#### Request:
In the records below, set down word for word everything from the line that contains "- **Open-source software" down to the end of the records.

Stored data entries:

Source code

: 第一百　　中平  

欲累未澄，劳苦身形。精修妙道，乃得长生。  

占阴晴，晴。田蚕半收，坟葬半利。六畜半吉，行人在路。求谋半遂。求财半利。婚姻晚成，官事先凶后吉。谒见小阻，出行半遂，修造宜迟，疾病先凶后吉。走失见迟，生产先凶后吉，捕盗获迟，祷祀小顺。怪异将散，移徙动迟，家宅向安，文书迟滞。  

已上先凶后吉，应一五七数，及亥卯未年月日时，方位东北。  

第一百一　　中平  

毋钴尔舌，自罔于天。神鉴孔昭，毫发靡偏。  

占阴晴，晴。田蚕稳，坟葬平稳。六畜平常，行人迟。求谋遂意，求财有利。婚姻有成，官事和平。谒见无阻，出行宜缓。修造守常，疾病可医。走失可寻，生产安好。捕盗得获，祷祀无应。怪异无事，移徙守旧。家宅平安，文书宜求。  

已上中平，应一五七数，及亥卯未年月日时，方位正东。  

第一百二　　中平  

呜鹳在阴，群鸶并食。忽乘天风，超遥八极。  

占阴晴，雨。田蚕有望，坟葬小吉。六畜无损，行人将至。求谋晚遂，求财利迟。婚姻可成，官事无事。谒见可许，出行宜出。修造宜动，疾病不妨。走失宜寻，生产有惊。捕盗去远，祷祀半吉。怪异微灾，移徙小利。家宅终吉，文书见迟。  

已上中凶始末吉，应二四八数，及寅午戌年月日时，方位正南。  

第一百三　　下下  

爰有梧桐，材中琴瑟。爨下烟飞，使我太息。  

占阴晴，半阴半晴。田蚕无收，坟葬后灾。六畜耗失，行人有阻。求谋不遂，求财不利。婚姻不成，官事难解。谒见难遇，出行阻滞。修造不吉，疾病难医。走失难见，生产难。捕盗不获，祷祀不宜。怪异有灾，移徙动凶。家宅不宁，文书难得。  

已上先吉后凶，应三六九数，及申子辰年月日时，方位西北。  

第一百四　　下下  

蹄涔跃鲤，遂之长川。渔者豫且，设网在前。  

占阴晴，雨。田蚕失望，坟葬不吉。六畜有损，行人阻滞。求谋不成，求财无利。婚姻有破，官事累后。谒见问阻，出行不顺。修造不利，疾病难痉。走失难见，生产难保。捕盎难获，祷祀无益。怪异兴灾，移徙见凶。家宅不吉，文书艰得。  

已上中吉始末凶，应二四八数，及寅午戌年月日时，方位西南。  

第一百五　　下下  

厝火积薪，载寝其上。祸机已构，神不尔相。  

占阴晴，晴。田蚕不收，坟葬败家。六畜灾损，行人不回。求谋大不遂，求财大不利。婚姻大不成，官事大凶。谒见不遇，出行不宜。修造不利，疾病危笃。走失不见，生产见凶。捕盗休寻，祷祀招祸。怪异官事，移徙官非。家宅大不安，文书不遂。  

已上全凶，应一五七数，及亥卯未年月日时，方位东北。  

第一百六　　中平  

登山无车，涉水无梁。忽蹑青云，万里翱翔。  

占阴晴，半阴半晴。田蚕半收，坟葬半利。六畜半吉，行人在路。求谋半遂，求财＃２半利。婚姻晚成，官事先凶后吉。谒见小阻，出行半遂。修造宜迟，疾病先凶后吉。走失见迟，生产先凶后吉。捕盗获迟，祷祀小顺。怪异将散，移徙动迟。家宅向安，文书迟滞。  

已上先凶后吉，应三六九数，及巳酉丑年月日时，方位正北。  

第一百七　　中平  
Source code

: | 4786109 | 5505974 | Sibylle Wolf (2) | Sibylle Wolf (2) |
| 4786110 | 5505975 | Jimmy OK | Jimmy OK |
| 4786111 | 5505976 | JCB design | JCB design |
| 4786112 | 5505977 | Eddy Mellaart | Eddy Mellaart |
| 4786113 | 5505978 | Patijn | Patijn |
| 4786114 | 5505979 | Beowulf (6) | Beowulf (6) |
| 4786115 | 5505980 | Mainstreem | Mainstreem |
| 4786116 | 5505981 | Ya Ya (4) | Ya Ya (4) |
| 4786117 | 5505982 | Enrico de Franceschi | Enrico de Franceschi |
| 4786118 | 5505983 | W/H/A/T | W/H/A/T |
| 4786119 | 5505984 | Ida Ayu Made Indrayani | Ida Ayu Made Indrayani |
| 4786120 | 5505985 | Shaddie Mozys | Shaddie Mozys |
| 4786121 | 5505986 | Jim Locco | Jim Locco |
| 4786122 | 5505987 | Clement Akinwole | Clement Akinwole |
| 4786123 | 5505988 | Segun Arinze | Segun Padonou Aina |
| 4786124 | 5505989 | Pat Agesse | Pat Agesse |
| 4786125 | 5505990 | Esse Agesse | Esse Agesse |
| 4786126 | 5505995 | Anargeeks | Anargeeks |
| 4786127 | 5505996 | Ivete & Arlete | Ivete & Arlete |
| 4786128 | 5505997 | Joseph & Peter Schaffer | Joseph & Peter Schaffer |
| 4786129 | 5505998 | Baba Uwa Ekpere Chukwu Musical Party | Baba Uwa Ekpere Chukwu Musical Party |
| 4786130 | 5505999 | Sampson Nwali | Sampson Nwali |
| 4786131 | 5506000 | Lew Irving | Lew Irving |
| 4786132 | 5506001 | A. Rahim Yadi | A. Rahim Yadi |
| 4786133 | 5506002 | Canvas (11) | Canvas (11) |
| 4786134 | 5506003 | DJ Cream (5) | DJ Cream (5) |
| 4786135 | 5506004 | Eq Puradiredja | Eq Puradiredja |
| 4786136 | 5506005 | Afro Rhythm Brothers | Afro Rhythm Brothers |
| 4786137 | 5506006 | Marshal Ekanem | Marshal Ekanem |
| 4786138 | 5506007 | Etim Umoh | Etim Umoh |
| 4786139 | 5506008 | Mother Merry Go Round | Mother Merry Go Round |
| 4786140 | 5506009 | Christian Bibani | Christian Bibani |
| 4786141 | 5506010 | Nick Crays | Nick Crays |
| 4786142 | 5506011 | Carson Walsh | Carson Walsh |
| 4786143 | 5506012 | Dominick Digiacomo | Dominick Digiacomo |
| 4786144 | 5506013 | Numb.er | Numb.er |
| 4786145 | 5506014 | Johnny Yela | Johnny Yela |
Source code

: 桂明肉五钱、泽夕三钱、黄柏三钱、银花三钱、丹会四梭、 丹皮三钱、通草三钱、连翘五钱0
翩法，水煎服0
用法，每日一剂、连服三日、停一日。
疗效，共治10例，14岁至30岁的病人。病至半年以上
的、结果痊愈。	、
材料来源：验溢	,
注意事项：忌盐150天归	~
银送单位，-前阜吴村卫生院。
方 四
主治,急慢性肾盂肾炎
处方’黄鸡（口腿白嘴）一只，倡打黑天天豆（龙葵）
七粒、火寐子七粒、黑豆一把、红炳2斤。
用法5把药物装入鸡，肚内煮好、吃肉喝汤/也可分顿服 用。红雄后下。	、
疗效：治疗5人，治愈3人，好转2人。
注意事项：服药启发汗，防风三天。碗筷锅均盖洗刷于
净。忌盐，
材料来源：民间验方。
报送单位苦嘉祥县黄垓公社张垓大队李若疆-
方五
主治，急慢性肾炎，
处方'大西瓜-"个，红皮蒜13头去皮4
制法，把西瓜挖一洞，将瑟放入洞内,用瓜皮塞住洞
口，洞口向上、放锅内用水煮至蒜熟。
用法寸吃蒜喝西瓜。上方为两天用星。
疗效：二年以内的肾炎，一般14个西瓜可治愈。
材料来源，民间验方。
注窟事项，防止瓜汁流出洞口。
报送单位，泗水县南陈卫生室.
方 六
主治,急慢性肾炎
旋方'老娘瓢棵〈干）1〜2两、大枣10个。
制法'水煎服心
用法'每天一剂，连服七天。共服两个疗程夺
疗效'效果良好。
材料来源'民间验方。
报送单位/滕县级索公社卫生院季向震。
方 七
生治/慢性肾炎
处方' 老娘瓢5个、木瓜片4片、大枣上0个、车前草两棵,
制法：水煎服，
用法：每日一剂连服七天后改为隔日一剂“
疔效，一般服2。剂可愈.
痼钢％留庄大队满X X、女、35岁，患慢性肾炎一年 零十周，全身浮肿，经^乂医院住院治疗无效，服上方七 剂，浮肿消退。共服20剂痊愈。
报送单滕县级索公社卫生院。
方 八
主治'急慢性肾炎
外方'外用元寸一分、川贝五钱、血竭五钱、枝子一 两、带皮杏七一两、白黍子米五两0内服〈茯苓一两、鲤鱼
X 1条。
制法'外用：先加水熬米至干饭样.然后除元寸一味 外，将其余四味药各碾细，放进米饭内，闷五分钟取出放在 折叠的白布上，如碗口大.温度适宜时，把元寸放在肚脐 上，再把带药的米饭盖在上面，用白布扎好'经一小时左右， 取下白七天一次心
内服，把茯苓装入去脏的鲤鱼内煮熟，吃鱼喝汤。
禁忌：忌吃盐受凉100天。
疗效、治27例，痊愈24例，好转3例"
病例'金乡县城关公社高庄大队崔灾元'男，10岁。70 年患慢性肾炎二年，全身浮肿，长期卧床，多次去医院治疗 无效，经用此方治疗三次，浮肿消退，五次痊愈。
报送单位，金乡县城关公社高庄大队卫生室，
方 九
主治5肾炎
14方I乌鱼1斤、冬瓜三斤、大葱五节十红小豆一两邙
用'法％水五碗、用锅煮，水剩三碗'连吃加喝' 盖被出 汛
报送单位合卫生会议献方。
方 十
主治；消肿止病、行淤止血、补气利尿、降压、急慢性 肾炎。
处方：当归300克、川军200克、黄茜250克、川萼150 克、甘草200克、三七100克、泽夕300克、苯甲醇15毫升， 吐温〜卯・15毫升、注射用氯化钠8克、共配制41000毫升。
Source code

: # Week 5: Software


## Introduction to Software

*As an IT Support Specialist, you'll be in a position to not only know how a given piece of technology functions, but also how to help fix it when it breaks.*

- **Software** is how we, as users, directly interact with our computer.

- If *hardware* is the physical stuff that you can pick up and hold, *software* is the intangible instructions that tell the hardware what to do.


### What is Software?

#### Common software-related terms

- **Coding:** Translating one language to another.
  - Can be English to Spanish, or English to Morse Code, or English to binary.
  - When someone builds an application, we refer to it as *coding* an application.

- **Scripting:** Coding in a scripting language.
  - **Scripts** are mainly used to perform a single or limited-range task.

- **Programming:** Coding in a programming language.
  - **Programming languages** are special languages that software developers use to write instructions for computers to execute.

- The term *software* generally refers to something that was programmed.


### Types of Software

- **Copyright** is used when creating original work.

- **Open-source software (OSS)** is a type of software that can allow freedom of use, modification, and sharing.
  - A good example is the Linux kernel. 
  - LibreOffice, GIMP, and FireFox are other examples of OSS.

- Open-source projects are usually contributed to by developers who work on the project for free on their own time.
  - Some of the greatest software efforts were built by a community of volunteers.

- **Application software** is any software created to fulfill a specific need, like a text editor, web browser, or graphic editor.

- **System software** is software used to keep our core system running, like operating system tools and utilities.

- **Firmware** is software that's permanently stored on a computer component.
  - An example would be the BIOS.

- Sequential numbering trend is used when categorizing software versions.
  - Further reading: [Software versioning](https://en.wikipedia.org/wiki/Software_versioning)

#### Written response:
- **Open-source software (OSS)** is a type of software that can allow freedom of use, modification, and sharing.
  - A good example is the Linux kernel. 
  - LibreOffice, GIMP, and FireFox are other examples of OSS.

- Open-source projects are usually contributed to by developers who work on the project for free on their own time.
  - Some of the greatest software efforts were built by a community of volunteers.

- **Application software** is any software created to fulfill a specific need, like a text editor, web browser, or graphic editor.

- **System software** is software used to keep our core system running, like operating system tools and utilities.

- **Firmware** is software that's permanently stored on a computer component.
  - An example would be the BIOS.

- Sequential numbering trend is used when categorizing software versions.
  - Further reading: [Software versioning](https://en.wikipedia.org/wiki/Software_versioning)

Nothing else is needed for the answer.